Method 5: Use Onions
Onions, especially red onions, have proven to be a worthy adversary to cholesterol. Quercetin, a healthy flavonoid found in the outer skin of the onions, is what balances cholesterol levels. While cooking doesn’t destroy quercetin, it may leach into the cooking liquid. Thus, consuming raw onions is best for lowering cholesterol.
If you don’t fancy chewing on this sharp-tasting, crunchy vegetable, drinking onion juice as a tonic is a good option.
Method 6: Use Red Yeast Rice
Consumed for centuries as food as well as medicine in China, red yeast rice is prepared by fermenting a type of yeast over red rice. In Chinese medicine, it has been known to lower cholesterol as well as improve circulation.

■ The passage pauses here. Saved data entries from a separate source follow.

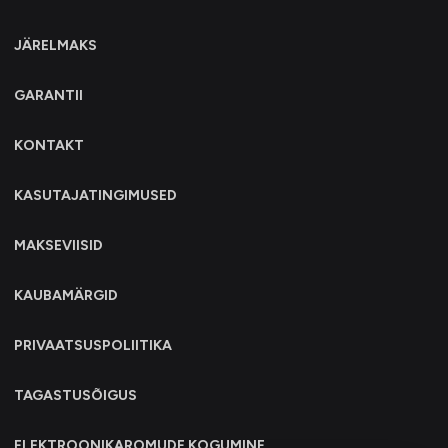
JÄRELMAKS
GARANTII
KONTAKT
KASUTAJATINGIMUSED
MAKSEVIISID
KAUBAMÄRGID
PRIVAATSUSPOLIITIKA
TAGASTUSÕIGUS
ELEKTROONIKAROMUDE KOGUMINE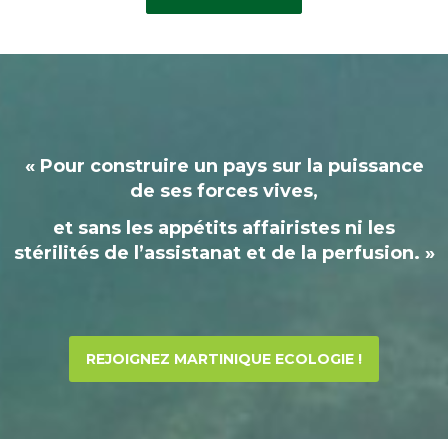
« Pour construire un pays sur la puissance
de ses forces vives,
et sans les appétits affairistes ni les
stérilités de l’assistanat et de la perfusion. »
REJOIGNEZ MARTINIQUE ECOLOGIE !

Red yeast rice contains some chemicals that somewhat mimic the effect of the statin medications that doctors often prescribe to reduce high levels of LDL cholesterol.
You can get red yeast rice in tablet form at any good drug store or order it online.
- The standardized dosage for an adult is 600 mg taken 2 to 4 times a day.
Always check with your doctor before beginning a supplement regimen.
Note: Red yeast rice should not be consumed by people below 20 years of age, pregnant or breastfeeding women, or people with liver problems or kidney disease.
Method 7: Use Apple Cider Vinegar (ACV)
Apple cider vinegar (ACV) is probably one of the most ancient household remedies still used today. An effective remedy for anything from sniffles and infections to aches and cramps, apple cider vinegar is almost a miracle ingredient. Now, you can also use it to manage your cholesterol levels.
Various animal studies have proven that apple cider vinegar not only lowers LDL levels, but also reduces high blood pressure. While consuming apple cider vinegar, you don’t need to worry about any extra calories either.
Method 8: Use Exercise
Everyone knows that exercise is good for a healthy body and heart. It is the manner in which it keeps your heart healthy that’s interesting.
Maintaining a healthy weight and burning off excess fat is one effect brought about by exercise. But exercising can also help significantly reduce your overall cholesterol levels, especially the bad LDL cholesterol.
Exercising helps move the cholesterol from the bloodstream and the walls of the blood vessels to the liver, where it is either excreted or converted into bile to aid digestion. Thus, exercise helps your body naturally use up or expel the cholesterol. This in turn reduces your risk of cholesterol-related cardiovascular and heart problems.
- To achieve significant results, engage in rigorous exercise for 30 minutes daily.
- Vary your workouts with a variety of aerobic exercises that will get your heart pumping, such as running, jogging, cycling, swimming, sports, aerobics classes or even energetic dancing.